The risks of giving a pacifier to your baby are the following: infections, malocclusion, speech disorders and a negative influence on the development of the emotional bond with the mother. We should make it clear that the pacifier should not be demonised as a seat of bacteria. The idea that a pacifier is a tiny biological bomb occurred to doctors in the middle of the last century when the level of hygiene wasn’t as high as today. If you change the pacifier at least once a month, and scald it before each use, you have no reason to worry. Remember not to lick the pacifier. It is not true that this disinfects it. On the contrary, you transfer a lot of bacteria from your mouth to the baby, which can result in caries. Never spread honey or pour juice or sweet tea on the pacifier. Sugar is a perfect medium for bacterial growth. It is true that if a pacifier is used too long or too often, it can contribute to malocclusion. But if your baby has a strong sucking need and does not get a pacifier, it will find a substitute, like a thumb or a fist. And the consequences of sucking a finger are not only graver (jaw and palate degeneration), but also the habit is much harder to kick. The child will often suck on the finger even at school or longer and this could affect the growth of permanent teeth.The sucking reflex enables the baby to satisfy the basic physiological need of hunger and to be close to the mother. A breastfed baby can feel her warmth and feels safe in her arms. In order not to ruin the emotional bond with your baby, you should treat the pacifier as the last resort. First of all, try drawing your baby’s attention to something: look at a book together, take a walk, play together, or cuddle, and only if all these methods fail, use the pacifier.
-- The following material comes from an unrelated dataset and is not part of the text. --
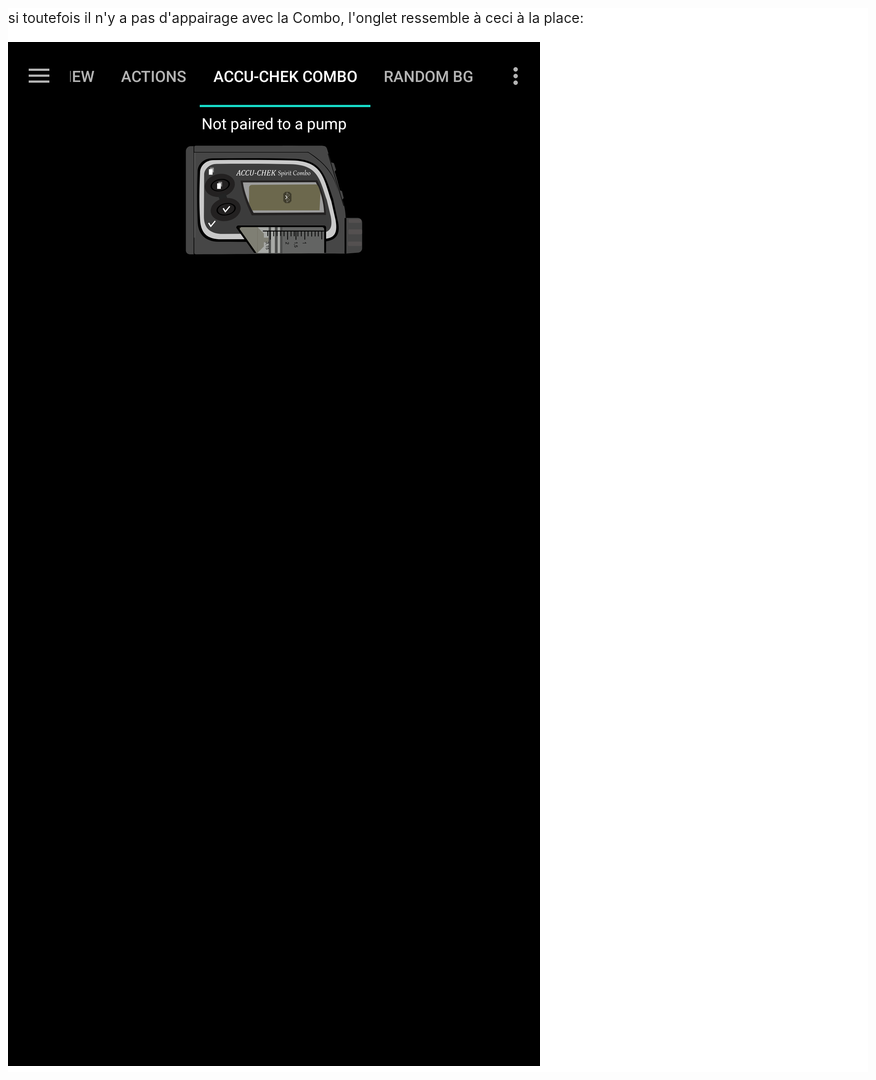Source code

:   si toutefois il n'y a pas d'appairage avec la Combo, l'onglet ressemble à ceci à la place:

  ![Screenshot of Accu-Chek Combo tab without pairing](../images/combo/combov2-tab-without-pairing.png)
1. Stimulate your baby, provide new stimuli. The more interesting the surroundings, the lesser the baby’s need to suck. 2. Never give the pacifier unless your baby is demanding it. 3. Weaning the baby from the pacifier should be gradual and gentle. The effects of a sudden weaning could be much worse than the effects of its usage. 4. The pacifier must fit the baby’s mouth perfectly. It’s best to buy an anatomical one that resembles the mother’s nipple. Remember that the mouth shield shouldn’t be too big or it might obstruct breathing. 5. Never hang the pacifier on the baby’s neck - the baby might suffocate!

If the pacifier is used occasionally under strict parental supervision until your baby is a year old, it won’t do any harm to the baby.